What happened

Shares of cloud-based enterprise software stocks Datadog (DDOG 0.50%), MongoDB (MDB 0.81%), and Atlassian (TEAM -0.22%), rallied big on Tuesday, up by 10.2%, 6.8%, and 6%, respectively, as of 2:51 p.m. ET.

Their moves higher were likely due to industrywide and macroeconomic forces -- specifically, Tuesday morning's release of the October Producer Price Index report, which showed inflation by that measure was lower than expected. Additionally, some high-profile hedge funds and family offices issued their third-quarter 13F filings this week, and those reports showed some prominent investors have been increasing their positions in software stocks, especially Datadog.

So what

The Producer Price Index (PPI), which measures the wholesale prices that companies are paying for commodities, goods, and services, rose by just 0.2% month over month in October, lower than the 0.4% increase that analysts had expected. That result dovetails nicely with last week's Consumer Price Index (CPI) report, which also came in lower than expected and caused a similar surge in technology stocks following its release.

Thus, October's numbers seem to show that the Federal Reserve is making tangible progress in its fight against inflation. In response to the news, long-term bond yields declined; the 10-year Treasury Bond yield was down by about 9 basis points Tuesday to 3.773% as of this writing, well below its recent peak of 4.333% on Oct. 21.

As software-as-a-service (SaaS) stocks are long-duration assets with the bulk of their earnings and cash flows well out into the future, lower long-term yields enhance their values as well, since lower long-term discount rates boost the value of those future earnings.
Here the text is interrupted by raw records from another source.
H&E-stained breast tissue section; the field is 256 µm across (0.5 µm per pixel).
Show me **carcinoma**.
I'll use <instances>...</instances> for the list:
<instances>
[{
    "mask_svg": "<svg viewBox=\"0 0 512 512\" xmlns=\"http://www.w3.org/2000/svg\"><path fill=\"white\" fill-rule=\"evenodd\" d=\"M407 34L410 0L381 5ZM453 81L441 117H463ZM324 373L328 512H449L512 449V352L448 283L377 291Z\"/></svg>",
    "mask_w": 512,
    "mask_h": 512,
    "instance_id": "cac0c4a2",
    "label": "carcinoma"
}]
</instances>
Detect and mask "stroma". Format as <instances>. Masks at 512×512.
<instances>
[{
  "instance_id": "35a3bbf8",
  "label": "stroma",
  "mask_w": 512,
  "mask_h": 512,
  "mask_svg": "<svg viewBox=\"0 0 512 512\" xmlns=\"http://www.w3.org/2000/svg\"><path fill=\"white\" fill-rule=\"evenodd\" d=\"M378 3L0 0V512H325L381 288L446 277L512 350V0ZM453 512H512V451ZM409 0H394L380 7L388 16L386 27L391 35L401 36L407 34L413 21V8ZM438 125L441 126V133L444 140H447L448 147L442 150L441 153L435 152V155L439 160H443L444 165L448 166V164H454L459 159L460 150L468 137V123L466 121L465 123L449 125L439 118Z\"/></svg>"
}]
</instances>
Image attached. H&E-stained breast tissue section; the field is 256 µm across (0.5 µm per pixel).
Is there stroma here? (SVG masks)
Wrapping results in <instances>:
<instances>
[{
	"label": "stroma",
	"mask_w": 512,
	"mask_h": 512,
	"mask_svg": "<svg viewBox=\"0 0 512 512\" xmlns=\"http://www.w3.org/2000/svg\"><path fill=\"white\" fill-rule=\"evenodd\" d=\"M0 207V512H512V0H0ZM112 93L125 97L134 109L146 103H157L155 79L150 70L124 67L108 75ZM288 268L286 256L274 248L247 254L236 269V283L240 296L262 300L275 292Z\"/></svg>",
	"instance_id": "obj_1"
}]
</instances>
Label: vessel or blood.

In addition, some prominent investors scooped up shares of beaten-down software stocks in the third quarter. Notably, the Duquesne Family Office, run by famous George Soros acolyte Stan Druckenmiller, increased its Datadog position by 164%, making it the family office's eighth-largest position. In addition, Tiger Global Management, a prominent tech-focused hedge fund, increased its Datadog position by 218% last quarter, making it the firm's seventh-largest position. Tiger Global also increased its Atlassian position by 13%, making it the firm's 11th-largest position.

Datadog also saw some recent insider buying, with Director Matthew Jacobson, who is also the general partner at venture capital firm Iconiq Partners, buying some $70 million worth of Datadog stock on behalf of Iconiq on the open market between Nov. 7 and Nov. 9. Disclosures of the trades were made last week and Monday.

Now what

Have these top-of-the-class SaaS stocks bottomed? It's difficult to say. Despite their year-to-date declines, even after today's bounce, Datadog, MongoDB, and Atlassian still trade at 18, 11.5, and 12.5 times sales, respectively.

Those are not exactly cheap valuations, and they leave these all-star growth companies with high bars to clear. If interest rates stay persistently high, they may find clearing them difficult to do.

Still, there is no denying the terrific growth numbers these companies have been putting up lately -- in the third quarter, Datadog grew 61.4% and Atlassian maintained a 31.5% growth rate. MongoDB grew 52.8% in the second quarter -- its third quarter results will likely be reported in early December.

Should the Federal Reserve succeed in bringing inflation back down without causing a severe recession, these companies could have more upside. After all, all of them help their clients become more efficient and productive, which can help enterprises mitigate the impacts of inflation. 

Still, investors shouldn't anticipate these stocks making a quick recovery to the all-time highs they touched in 2021, as I don't anticipate that either ultra-low interest rates or the heady growth rates seen during the pandemic digitization push will return anytime soon.